For more information on additional authentication policy settings, see Create an authentication policy.

Optionally, it is recommended that you create a user policy (User policy > Authentication) that requires only a Cylance console password and assign it to one or more designated administrators. You should use a strong password for the user policy. You can use this policy as a failsafe while you configure Okta to an authenticator.

5. In the Okta console, update the placeholder information in the SAML Custom Connector (Advanced), Configurations.

Replace the placeholder information to allow Okta to communicate with Cylance Endpoint Security.

1. Open the SAML app (for example, CylanceEnhancedAuth_Example) that you created in step 1.
   
2. Click the General tab.
3. In the SAML Setting section, click Edit.
4. Click Next.
5. In the Single Sign On URL field, delete the current URL and paste the URL that was generated when you added the authenticator in the step 3 (see image to the left).
    • Single sign-on URL
    • Other Requestable SSO URLs
   
6. Click Continue to Next Step twice.
7. Click Finish.

That’s it!

You have successfully configured an Okta SAML authenticator and assigned the authentication policy to users and groups. 

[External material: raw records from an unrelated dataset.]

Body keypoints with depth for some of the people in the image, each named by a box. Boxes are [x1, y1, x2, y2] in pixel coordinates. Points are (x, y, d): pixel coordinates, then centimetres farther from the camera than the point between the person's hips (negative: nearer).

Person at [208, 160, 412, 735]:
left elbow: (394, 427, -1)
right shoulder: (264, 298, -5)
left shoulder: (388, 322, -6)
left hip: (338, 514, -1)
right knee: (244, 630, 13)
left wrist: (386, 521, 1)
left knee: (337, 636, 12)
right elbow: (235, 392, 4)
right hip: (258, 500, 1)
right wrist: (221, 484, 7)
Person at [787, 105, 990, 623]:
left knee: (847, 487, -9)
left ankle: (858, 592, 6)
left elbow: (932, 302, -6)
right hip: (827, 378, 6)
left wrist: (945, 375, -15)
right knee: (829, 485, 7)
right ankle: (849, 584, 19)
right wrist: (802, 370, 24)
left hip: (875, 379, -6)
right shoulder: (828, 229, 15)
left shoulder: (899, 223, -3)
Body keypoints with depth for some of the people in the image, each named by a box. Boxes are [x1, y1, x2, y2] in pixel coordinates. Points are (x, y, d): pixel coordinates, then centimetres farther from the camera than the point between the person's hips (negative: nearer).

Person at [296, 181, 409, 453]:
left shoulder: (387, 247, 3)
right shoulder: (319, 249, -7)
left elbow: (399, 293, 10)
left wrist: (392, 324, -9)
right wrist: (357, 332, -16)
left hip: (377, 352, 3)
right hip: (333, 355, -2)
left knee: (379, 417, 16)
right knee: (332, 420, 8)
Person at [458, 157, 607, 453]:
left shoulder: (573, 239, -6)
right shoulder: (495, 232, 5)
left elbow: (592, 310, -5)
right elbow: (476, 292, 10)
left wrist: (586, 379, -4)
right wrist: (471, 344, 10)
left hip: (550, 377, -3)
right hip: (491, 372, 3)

Users can now sign-in to the Cylance console using one of the following methods:

• Cylance console sign in: Go to the Cylance Console Sign-in page and sign in directly using your Okta authentication (see image to the left).

• IDP-initiated sign in: Sign in to your portal and click the CylanceEnhancedAuth_Example app that was created in step 1 to Single Sign-in to the Cylance console (see image to the left).

Next steps: Disable Custom Authentication and assign the policy as necessary

After you have verified that you can sign in to the Cylance console from the primary login page using your IDP credentials, you can go to Settings > Application and clear the Custom Authentication check box.

Sign out and sign in to the Cylance console from the sign-in page using the administrator account with the new authentication policy that was applied in step 3 of this workflow and your IDP credentials.

Warning: Make sure that you sign in to the Cylance console from the primary sign-in page using your Okta credentials. If you test the sign in from the “Or sign in with your External Identity Provider” page and then Disable Custom Authentication, you may become locked out of the console.

If necessary, assign the authentication policy to your tenant or users and groups as necessary.